• _Instruction_
In the data below, find the line that contains "Como funciona a We Do Logos?" and the line that contains "53 Elektrotechnik". Copy both, plus every line between them, exactly.
--
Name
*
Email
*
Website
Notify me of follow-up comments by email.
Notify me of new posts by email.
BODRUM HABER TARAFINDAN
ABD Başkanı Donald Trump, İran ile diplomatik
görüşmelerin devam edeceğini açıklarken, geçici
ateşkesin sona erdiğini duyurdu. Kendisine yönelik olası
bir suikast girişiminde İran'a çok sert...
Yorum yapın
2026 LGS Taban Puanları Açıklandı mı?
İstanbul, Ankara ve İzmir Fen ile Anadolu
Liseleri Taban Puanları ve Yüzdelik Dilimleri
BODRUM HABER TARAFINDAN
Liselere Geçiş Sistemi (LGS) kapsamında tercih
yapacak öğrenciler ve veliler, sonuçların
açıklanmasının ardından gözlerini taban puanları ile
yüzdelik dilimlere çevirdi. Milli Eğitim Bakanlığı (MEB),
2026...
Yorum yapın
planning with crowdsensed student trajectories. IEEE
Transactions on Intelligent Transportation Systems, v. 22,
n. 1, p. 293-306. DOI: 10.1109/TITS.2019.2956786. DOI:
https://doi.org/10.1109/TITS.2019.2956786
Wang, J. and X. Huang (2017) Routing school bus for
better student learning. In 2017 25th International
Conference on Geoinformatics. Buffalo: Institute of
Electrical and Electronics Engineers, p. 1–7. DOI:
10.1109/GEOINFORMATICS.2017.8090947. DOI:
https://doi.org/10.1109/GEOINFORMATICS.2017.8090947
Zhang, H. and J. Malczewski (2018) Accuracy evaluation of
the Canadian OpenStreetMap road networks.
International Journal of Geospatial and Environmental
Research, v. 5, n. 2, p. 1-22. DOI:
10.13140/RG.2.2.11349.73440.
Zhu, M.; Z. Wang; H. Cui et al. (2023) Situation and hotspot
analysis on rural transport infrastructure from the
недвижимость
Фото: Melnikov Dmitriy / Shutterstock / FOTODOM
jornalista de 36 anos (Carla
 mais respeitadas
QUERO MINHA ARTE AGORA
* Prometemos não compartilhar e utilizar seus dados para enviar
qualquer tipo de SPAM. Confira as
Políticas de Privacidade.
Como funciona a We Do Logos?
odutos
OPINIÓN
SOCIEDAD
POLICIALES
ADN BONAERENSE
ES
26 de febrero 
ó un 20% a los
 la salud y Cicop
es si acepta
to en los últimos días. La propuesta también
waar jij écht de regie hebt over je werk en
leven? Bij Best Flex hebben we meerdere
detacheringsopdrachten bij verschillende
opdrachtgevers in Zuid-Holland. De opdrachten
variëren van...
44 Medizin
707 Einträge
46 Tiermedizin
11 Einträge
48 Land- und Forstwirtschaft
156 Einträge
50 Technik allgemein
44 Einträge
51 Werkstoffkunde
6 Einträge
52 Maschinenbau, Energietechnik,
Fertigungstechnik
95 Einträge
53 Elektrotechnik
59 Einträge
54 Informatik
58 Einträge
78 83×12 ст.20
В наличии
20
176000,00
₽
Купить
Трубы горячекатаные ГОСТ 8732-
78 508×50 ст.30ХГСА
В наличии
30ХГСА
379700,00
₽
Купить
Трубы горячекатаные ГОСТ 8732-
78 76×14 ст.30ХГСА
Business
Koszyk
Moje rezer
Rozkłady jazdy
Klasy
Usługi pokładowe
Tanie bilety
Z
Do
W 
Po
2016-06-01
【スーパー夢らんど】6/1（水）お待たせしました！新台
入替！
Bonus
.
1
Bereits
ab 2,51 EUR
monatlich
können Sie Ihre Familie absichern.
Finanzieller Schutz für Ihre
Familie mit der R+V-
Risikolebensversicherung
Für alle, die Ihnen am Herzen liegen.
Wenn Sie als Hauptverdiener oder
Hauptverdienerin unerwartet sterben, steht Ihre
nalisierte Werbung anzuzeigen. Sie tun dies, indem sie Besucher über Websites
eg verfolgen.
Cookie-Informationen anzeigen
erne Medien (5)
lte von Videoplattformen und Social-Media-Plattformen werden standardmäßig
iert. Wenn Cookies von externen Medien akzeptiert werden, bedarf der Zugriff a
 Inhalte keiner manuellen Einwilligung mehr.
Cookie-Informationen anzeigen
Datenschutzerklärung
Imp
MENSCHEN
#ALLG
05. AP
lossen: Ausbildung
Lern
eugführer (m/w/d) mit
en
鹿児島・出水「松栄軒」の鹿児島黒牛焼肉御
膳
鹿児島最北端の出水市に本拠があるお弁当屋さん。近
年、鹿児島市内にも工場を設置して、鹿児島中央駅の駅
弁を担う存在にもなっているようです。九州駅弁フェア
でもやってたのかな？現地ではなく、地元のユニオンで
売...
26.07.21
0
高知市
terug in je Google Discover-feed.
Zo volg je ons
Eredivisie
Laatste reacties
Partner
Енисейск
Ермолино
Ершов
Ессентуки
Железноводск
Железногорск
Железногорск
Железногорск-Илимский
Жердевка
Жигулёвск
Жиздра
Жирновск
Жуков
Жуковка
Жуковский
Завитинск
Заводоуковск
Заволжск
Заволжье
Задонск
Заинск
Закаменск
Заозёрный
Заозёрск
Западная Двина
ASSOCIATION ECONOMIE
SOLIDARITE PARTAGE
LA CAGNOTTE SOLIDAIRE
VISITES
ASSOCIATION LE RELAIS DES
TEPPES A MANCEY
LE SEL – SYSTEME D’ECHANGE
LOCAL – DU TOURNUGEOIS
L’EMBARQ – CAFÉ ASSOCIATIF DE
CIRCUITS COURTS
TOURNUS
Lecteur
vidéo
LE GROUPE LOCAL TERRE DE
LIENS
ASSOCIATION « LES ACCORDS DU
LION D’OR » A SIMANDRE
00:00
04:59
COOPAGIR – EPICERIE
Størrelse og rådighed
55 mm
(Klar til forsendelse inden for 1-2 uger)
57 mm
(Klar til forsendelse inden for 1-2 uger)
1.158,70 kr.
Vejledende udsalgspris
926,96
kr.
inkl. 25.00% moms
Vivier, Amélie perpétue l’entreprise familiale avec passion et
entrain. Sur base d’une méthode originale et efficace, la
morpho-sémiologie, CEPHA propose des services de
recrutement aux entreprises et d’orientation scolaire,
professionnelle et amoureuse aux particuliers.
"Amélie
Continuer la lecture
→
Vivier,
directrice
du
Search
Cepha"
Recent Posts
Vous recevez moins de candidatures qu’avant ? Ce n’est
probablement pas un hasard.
--
• _Answer area_
Como funciona a We Do Logos?
odutos
OPINIÓN
SOCIEDAD
POLICIALES
ADN BONAERENSE
ES
26 de febrero 
ó un 20% a los
 la salud y Cicop
es si acepta
to en los últimos días. La propuesta también
waar jij écht de regie hebt over je werk en
leven? Bij Best Flex hebben we meerdere
detacheringsopdrachten bij verschillende
opdrachtgevers in Zuid-Holland. De opdrachten
variëren van...
44 Medizin
707 Einträge
46 Tiermedizin
11 Einträge
48 Land- und Forstwirtschaft
156 Einträge
50 Technik allgemein
44 Einträge
51 Werkstoffkunde
6 Einträge
52 Maschinenbau, Energietechnik,
Fertigungstechnik
95 Einträge
53 Elektrotechnik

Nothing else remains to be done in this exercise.